» Saklanan veriler:
────────────────────────────────────────

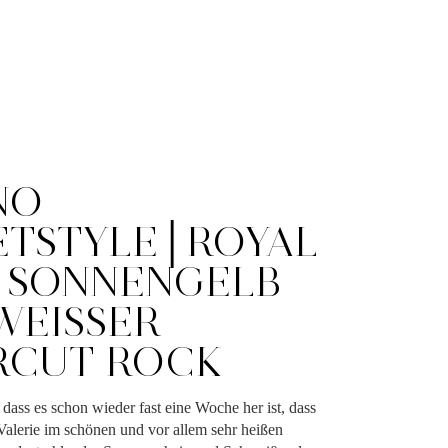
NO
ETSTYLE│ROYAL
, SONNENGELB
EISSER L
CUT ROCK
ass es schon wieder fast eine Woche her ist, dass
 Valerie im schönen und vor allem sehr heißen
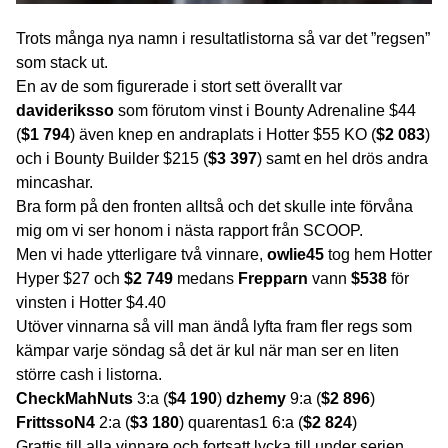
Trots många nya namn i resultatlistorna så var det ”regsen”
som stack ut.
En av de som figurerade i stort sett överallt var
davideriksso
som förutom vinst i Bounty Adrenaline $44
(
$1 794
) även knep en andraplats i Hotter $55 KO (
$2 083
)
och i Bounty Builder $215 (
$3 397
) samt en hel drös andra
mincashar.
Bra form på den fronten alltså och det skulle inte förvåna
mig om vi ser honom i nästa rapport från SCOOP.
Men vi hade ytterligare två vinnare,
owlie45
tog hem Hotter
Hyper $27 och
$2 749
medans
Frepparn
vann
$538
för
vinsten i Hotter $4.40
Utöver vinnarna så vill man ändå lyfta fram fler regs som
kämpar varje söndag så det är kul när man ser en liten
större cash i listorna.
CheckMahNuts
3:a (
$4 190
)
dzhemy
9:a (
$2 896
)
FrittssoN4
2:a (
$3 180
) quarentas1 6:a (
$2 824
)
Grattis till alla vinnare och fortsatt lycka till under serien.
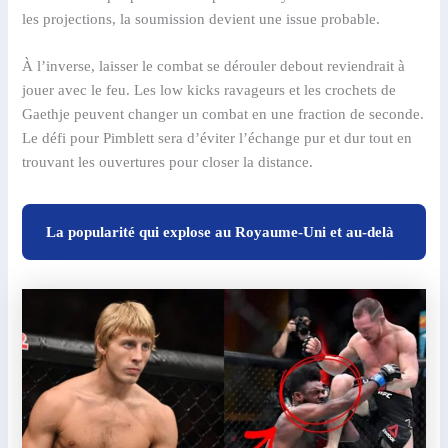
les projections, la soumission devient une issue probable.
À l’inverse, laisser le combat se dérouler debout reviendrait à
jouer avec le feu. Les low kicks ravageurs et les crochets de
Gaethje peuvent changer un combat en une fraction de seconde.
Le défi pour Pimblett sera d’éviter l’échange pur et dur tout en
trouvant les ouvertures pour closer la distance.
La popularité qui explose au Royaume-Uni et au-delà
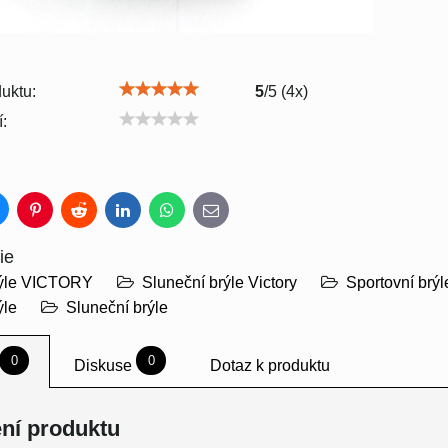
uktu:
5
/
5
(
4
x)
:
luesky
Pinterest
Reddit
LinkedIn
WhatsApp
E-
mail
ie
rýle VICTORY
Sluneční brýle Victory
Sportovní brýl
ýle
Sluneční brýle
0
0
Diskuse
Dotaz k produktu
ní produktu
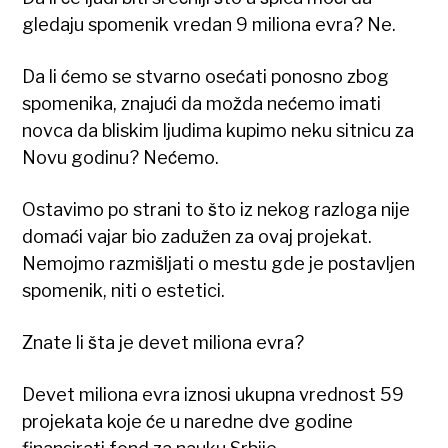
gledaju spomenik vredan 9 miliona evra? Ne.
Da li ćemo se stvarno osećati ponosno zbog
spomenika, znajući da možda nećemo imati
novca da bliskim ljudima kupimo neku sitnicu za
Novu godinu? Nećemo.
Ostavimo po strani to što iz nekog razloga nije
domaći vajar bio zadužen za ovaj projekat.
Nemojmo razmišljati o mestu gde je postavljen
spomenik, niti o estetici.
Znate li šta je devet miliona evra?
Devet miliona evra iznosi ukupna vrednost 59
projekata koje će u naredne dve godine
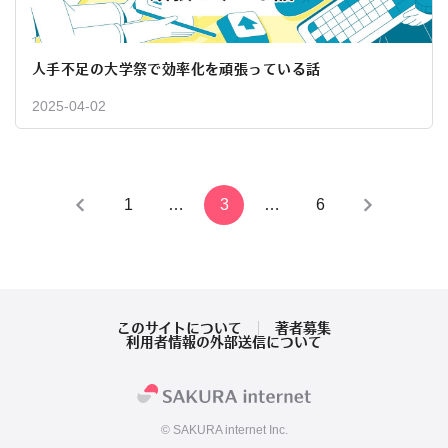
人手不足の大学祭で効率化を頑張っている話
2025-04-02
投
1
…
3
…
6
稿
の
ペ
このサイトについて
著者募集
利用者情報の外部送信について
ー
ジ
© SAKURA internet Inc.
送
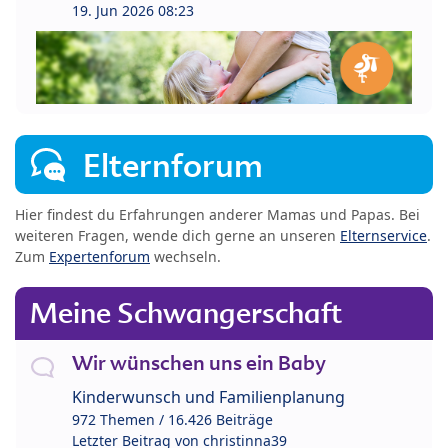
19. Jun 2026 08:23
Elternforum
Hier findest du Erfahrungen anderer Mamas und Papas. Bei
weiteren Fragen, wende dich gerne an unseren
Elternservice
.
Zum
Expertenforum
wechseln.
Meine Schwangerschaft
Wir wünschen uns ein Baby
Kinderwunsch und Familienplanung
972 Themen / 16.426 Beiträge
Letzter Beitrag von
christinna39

────────────────────────────────────────

» Görev: Satırların en başından başlayıp "Valerie im schönen und vor allem sehr heißen" ifadesini içeren satırla bitirerek, iki uçtaki satırlar da dahil, hepsini harfi harfine yeniden yazın. Resimleri yanıta almayın.

» Görev yanıtı:
NO
ETSTYLE│ROYAL
, SONNENGELB
EISSER L
CUT ROCK
ass es schon wieder fast eine Woche her ist, dass
 Valerie im schönen und vor allem sehr heißen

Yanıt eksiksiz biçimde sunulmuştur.